## TÂCHE COURTE A
Mets à jour les lignes des enregistrements comprises entre celle qui contient « order: Fabales » et celle qui contient « scientific name: Dendraster excentricus », incluses, en remplaçant « common name » par « vernacular name ». Ne modifie rien d'autre.

## EXTRAIT CHOISI
Au fil des jours

ACTUALITE
par  J.-P. MON
Publication : avril 2002
Mise en ligne : 21 janvier 2007

 L’IMPORTANT...

...C’est le commerce ! Denis Jeambar, président-directeur de l’Express, est choqué par les mesures unilatérales que vient de prendre G.W. Bush pour mettre la sidérurgie américaine à l’abri de la concurrence internationale [1]. « C’est un déni de droit. Dans cette affaire Washington s’est, tranquillement, assis sur les règles de l’Organisation mondiale du commerce, déclenchant le courroux légitime de l’Europe et du reste du monde ». Suivent quelques vérités bien senties : « Le libéralisme que les États- Unis entendent faire régner sur la planète s’arrête à leurs frontières. Le coup est d’autant plus tordu que Bush agit aussi par électoralisme, dans la perspective du scrutin législatif de novembre prochain. Pour un vote d’acier, il se moque de ses alliés. [...] Quand leurs intérêts sont en jeu, les Américains ne se gènent jamais pour “abolir” leurs concurrents. Comme le prédisait le général de Gaulle, c’est ainsi qu’ils finiront par se faire détester de tout le monde ». Par contre, la menace de guerre, éventuellement nucléaire, que fait peser l’administration Bush sur la planète ne semble absolument pas avoir impressionné l’éditorialiste de l’Express. C’est pourtant beaucoup plus dangereux que les pertes que pourraient subir les sidérurgistes du reste du monde.

## TÂCHE COURTE B
D'après l'extrait choisi, quelle fonction Denis Jeambar occupe-t-il ?

## DONNÉES D'ENTRÉE

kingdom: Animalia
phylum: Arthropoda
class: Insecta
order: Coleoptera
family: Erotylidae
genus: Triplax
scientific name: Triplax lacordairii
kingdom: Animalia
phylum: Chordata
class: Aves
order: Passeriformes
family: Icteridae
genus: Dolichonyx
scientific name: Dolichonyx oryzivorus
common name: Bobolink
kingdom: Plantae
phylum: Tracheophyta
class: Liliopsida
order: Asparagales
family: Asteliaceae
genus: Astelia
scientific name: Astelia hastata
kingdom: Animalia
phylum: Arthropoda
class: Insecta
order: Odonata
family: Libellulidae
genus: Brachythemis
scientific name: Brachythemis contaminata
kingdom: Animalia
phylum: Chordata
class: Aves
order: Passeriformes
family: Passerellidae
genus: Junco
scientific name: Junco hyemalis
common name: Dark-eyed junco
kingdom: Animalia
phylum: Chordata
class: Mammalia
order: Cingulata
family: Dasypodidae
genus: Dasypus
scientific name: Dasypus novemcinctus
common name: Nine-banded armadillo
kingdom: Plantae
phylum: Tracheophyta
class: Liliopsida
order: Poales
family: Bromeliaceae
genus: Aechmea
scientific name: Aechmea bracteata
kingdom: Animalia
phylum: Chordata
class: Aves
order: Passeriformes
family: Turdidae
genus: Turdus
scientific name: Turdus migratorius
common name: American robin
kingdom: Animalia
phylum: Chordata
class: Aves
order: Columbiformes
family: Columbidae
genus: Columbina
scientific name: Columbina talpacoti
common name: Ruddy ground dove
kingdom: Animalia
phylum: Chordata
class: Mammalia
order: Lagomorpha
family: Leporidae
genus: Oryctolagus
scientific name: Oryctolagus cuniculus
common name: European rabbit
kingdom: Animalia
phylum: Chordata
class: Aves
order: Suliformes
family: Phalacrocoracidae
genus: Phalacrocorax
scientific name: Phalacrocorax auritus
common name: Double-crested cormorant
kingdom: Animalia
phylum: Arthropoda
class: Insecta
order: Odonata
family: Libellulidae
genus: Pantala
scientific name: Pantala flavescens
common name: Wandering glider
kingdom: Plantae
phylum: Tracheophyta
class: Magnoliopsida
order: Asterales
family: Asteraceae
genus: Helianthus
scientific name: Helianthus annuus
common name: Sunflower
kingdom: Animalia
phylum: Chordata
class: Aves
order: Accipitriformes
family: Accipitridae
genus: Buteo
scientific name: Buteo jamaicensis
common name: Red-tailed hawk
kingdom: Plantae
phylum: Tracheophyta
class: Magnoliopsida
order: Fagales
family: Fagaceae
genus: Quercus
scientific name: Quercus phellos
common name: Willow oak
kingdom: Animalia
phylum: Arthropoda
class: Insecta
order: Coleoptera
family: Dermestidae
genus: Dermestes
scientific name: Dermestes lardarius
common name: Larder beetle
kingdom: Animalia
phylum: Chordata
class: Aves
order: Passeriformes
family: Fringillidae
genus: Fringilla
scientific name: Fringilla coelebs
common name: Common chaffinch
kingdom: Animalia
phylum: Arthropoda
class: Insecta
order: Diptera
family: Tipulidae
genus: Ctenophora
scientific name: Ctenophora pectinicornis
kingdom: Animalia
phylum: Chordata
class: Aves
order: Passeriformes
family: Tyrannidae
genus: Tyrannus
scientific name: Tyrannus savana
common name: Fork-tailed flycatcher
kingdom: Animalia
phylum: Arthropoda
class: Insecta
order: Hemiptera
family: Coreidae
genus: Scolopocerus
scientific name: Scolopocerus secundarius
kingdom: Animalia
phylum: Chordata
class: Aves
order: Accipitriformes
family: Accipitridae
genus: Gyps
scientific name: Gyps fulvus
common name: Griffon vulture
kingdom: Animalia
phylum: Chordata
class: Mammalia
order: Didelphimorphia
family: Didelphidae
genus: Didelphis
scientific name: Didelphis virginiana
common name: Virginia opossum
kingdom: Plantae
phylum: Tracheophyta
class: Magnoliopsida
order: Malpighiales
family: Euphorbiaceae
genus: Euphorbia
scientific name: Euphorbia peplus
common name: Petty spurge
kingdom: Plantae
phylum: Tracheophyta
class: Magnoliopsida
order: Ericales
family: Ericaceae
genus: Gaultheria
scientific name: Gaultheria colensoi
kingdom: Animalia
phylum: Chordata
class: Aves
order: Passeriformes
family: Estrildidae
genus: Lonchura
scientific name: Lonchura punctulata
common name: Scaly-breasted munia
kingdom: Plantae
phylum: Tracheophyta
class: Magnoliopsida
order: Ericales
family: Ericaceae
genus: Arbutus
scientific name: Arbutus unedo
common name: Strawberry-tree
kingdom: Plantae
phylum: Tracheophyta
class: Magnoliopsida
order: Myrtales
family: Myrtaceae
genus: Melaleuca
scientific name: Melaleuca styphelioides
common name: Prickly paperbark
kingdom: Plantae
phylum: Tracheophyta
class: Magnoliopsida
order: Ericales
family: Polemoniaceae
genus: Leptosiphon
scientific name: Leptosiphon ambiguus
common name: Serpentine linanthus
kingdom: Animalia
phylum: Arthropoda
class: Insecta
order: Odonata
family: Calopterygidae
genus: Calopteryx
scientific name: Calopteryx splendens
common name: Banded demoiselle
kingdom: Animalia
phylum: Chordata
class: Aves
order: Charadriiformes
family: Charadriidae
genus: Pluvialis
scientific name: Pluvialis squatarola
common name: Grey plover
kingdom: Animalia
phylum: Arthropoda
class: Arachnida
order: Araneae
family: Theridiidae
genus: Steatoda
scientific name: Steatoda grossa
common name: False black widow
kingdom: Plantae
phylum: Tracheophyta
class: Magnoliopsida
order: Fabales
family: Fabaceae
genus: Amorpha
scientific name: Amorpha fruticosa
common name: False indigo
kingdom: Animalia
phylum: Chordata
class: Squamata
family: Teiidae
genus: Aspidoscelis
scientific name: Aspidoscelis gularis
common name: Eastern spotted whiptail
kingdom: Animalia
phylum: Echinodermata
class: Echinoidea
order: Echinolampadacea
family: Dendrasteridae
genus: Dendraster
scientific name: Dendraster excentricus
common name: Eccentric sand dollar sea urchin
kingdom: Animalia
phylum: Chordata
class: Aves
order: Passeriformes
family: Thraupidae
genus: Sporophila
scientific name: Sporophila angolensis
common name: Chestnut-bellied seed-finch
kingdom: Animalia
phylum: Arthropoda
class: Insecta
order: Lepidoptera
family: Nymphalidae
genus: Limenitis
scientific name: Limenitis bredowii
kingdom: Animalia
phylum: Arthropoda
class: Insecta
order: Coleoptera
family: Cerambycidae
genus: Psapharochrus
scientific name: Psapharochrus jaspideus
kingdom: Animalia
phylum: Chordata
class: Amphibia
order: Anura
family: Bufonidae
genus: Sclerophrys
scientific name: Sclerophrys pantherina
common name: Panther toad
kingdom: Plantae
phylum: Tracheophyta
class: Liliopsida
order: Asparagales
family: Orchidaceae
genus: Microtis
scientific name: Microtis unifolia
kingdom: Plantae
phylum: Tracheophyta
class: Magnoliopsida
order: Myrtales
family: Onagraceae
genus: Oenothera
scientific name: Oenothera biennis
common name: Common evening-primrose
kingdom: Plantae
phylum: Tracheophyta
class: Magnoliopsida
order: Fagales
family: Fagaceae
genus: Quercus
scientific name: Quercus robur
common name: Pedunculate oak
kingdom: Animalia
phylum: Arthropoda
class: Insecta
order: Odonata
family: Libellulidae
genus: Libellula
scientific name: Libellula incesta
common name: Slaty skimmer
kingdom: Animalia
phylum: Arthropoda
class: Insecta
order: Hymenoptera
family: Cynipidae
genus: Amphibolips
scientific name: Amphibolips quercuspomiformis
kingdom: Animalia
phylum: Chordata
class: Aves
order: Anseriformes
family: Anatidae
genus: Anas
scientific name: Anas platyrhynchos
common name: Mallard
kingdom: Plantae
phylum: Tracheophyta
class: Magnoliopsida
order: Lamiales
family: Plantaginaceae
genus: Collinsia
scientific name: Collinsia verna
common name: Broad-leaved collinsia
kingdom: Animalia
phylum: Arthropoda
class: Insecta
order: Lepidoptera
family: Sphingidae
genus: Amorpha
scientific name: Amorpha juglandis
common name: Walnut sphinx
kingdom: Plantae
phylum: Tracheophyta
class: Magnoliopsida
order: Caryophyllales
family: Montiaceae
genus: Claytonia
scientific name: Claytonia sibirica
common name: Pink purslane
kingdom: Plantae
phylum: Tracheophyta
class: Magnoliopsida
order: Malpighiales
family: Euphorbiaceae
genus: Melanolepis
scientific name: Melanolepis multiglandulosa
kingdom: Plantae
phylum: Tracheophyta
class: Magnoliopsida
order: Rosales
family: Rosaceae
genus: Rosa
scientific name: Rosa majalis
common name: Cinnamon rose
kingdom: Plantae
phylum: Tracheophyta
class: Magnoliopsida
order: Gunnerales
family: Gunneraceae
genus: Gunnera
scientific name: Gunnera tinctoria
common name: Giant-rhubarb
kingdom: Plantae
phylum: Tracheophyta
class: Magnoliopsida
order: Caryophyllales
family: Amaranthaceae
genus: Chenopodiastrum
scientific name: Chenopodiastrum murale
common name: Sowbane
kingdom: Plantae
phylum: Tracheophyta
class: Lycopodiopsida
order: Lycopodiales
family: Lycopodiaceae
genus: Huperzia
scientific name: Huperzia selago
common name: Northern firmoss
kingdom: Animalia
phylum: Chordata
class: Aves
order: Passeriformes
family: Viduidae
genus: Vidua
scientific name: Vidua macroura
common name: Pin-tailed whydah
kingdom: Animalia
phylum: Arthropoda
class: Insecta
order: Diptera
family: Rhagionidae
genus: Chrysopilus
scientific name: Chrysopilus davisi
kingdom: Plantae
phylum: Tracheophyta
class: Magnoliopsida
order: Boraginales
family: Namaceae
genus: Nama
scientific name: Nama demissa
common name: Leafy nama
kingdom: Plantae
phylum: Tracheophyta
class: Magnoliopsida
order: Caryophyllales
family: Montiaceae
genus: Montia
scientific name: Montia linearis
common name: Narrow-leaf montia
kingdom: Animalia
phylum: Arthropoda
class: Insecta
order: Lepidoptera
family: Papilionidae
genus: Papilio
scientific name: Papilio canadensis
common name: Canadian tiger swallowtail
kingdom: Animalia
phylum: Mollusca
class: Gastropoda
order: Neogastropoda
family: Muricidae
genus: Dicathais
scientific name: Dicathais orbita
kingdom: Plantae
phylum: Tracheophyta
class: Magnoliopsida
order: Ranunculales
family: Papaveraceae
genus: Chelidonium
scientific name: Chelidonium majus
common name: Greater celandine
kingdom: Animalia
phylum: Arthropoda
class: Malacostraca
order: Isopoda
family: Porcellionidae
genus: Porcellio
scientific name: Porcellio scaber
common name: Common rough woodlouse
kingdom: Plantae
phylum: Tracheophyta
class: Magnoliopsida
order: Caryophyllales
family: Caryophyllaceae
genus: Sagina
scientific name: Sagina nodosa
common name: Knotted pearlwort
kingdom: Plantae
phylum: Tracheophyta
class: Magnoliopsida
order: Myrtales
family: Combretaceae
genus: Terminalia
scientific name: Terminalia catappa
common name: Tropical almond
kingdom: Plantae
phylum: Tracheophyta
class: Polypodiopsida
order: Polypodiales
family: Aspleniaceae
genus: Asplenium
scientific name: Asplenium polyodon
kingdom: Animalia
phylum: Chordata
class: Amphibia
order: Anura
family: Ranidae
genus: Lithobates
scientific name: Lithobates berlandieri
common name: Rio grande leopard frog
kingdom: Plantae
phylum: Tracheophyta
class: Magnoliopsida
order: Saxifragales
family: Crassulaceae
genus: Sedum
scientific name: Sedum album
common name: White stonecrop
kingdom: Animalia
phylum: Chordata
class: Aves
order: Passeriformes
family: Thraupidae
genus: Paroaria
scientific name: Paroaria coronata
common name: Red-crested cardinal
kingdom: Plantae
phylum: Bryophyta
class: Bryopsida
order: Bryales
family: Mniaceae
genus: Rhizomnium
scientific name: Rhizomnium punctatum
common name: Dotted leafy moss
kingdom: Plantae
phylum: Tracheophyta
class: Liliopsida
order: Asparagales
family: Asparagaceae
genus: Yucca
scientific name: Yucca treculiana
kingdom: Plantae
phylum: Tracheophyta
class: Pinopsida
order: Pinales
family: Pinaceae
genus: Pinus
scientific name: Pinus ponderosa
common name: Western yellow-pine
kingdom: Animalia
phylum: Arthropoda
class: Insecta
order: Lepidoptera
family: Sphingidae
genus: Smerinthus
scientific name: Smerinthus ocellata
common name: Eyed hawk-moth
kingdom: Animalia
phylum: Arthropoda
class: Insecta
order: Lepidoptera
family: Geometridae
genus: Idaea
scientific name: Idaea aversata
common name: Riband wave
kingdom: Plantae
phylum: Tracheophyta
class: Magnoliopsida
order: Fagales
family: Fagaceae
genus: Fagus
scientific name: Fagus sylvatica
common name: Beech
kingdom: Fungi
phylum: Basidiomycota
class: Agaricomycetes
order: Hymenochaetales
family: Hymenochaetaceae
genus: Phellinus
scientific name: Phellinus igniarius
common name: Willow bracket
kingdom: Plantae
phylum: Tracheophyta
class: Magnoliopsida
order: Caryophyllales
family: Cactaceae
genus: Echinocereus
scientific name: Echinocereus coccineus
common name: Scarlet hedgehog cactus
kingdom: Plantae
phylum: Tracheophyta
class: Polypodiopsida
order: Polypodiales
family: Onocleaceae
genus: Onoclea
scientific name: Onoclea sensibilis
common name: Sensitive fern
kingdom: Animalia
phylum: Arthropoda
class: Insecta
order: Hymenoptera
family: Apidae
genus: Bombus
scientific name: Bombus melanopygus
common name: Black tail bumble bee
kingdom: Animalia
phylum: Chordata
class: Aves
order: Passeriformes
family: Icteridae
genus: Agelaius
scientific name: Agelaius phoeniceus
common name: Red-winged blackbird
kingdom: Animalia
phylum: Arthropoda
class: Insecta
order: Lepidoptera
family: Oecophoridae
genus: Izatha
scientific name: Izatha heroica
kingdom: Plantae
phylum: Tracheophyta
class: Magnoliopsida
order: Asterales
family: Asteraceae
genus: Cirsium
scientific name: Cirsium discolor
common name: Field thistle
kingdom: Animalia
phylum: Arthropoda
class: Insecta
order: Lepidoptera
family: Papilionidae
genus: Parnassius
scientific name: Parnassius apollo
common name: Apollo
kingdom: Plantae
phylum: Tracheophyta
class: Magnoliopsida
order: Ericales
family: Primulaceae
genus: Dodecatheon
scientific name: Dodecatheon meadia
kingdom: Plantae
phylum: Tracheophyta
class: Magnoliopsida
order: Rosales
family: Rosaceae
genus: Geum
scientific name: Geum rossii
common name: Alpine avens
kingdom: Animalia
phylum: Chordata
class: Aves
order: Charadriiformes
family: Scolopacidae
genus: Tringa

## RÉSULTAT DE L'EXERCICE A
order: Fabales
family: Fabaceae
genus: Amorpha
scientific name: Amorpha fruticosa
vernacular name: False indigo
kingdom: Animalia
phylum: Chordata
class: Squamata
family: Teiidae
genus: Aspidoscelis
scientific name: Aspidoscelis gularis
vernacular name: Eastern spotted whiptail
kingdom: Animalia
phylum: Echinodermata
class: Echinoidea
order: Echinolampadacea
family: Dendrasteridae
genus: Dendraster
scientific name: Dendraster excentricus

## RÉSULTAT DE L'EXERCICE B
Il est président-directeur de l'Express.